PROBLEM STATEMENT:
Scan the records below for the line with "## Spring 5 - What's New ?" and the line with "component dùng chung". Repeat those two lines and every line between them exactly, and nothing else.

(Stored data entries)
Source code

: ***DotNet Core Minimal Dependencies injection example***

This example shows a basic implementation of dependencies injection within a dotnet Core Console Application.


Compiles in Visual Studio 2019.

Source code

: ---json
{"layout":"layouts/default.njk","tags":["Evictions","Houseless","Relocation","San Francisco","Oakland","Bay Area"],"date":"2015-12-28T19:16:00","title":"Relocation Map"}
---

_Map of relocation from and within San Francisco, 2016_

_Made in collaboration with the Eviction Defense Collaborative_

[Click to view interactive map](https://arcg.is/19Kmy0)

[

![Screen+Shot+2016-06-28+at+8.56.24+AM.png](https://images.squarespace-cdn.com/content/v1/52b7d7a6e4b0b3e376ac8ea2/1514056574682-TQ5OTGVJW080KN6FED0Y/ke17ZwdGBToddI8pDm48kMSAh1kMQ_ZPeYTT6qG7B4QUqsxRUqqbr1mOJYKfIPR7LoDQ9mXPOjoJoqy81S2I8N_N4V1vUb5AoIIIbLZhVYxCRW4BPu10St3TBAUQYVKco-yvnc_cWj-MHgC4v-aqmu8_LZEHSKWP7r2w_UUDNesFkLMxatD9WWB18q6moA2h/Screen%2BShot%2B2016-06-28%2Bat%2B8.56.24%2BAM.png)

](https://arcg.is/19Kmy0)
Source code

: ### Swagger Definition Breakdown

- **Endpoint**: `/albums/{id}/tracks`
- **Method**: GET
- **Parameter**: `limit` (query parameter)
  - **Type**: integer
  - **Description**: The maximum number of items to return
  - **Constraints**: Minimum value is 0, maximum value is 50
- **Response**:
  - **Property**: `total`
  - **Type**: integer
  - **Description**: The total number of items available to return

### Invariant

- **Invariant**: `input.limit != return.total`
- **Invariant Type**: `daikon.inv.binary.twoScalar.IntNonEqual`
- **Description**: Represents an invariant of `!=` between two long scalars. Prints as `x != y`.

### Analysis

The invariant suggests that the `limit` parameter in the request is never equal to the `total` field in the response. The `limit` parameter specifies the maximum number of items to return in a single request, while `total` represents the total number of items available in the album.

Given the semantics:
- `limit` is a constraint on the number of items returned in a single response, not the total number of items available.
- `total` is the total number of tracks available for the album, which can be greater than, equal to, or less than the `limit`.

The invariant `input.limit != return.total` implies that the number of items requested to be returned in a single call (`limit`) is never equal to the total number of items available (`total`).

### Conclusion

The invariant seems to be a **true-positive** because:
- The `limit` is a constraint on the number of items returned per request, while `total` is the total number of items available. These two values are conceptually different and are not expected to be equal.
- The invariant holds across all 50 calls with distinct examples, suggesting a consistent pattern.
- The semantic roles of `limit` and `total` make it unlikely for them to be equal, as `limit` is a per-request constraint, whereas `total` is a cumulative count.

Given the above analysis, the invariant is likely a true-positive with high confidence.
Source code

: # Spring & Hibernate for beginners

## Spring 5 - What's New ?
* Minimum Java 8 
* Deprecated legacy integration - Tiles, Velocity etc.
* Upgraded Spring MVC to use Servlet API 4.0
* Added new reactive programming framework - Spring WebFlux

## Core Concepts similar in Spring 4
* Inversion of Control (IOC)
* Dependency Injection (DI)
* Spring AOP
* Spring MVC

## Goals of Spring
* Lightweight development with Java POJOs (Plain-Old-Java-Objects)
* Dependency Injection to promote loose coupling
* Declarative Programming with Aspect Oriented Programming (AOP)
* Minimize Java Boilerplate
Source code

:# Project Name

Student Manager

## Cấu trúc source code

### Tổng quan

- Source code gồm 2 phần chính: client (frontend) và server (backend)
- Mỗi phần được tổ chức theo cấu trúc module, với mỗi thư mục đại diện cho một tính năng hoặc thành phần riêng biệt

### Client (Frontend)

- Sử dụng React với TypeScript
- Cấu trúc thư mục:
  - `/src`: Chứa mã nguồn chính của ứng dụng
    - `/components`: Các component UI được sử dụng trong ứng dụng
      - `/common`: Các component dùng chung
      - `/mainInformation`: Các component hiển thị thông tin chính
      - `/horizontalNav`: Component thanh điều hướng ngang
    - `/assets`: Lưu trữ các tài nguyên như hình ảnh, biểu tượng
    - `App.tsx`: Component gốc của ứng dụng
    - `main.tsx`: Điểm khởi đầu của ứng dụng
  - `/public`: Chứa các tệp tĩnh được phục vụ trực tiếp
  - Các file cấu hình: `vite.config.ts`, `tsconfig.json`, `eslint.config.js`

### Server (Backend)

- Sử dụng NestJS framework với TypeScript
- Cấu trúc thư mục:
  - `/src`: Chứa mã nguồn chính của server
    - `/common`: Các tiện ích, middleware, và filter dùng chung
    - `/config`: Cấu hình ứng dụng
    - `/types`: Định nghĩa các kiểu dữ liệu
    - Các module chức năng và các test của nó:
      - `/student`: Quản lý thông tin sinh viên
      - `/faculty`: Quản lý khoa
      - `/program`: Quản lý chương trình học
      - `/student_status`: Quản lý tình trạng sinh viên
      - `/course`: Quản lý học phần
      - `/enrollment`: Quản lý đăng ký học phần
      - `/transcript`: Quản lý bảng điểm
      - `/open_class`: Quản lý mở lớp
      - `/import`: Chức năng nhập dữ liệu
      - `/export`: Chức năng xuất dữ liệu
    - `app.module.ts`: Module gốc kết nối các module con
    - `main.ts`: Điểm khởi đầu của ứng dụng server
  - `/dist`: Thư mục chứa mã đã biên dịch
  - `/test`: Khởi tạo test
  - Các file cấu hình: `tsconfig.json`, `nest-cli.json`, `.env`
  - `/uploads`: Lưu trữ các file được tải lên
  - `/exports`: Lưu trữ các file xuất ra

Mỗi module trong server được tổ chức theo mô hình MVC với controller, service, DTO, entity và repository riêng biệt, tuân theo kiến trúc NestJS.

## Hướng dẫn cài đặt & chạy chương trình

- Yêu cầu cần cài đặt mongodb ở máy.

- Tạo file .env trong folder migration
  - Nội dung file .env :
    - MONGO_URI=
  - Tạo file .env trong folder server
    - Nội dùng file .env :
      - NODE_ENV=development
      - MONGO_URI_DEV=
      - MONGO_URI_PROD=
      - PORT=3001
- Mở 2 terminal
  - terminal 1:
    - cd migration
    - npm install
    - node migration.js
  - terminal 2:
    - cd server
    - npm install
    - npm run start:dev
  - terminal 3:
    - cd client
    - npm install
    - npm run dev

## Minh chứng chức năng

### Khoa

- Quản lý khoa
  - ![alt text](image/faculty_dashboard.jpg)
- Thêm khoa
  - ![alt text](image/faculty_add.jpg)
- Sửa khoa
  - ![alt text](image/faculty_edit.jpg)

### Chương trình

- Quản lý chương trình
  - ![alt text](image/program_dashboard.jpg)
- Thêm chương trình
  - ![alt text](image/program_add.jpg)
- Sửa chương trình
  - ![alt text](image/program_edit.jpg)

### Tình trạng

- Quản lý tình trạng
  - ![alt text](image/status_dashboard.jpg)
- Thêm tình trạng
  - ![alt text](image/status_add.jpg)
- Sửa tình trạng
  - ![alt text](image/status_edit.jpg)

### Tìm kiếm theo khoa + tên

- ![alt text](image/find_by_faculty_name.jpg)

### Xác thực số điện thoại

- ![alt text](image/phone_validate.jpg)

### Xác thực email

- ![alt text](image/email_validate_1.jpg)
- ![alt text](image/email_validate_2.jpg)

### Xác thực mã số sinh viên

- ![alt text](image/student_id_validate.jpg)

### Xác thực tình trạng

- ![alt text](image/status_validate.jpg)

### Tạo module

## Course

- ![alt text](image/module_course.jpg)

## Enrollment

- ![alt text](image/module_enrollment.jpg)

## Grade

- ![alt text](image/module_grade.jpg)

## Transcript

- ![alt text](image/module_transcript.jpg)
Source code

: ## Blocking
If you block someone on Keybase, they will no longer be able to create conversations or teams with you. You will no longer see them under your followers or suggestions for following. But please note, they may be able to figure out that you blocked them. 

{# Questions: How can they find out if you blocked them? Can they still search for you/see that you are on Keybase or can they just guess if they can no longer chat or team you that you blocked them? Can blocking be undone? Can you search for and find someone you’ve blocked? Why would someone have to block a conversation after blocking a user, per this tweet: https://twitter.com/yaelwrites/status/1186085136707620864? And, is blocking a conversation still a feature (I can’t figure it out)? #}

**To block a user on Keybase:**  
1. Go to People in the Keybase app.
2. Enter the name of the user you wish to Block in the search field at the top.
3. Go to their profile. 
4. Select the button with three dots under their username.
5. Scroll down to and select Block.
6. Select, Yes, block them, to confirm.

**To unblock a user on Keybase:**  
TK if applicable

ANSWER AREA:
## Spring 5 - What's New ?
* Minimum Java 8 
* Deprecated legacy integration - Tiles, Velocity etc.
* Upgraded Spring MVC to use Servlet API 4.0
* Added new reactive programming framework - Spring WebFlux

## Core Concepts similar in Spring 4
* Inversion of Control (IOC)
* Dependency Injection (DI)
* Spring AOP
* Spring MVC

## Goals of Spring
* Lightweight development with Java POJOs (Plain-Old-Java-Objects)
* Dependency Injection to promote loose coupling
* Declarative Programming with Aspect Oriented Programming (AOP)
* Minimize Java Boilerplate
Source code

:# Project Name

Student Manager

## Cấu trúc source code

### Tổng quan

- Source code gồm 2 phần chính: client (frontend) và server (backend)
- Mỗi phần được tổ chức theo cấu trúc module, với mỗi thư mục đại diện cho một tính năng hoặc thành phần riêng biệt

### Client (Frontend)

- Sử dụng React với TypeScript
- Cấu trúc thư mục:
  - `/src`: Chứa mã nguồn chính của ứng dụng
    - `/components`: Các component UI được sử dụng trong ứng dụng
      - `/common`: Các component dùng chung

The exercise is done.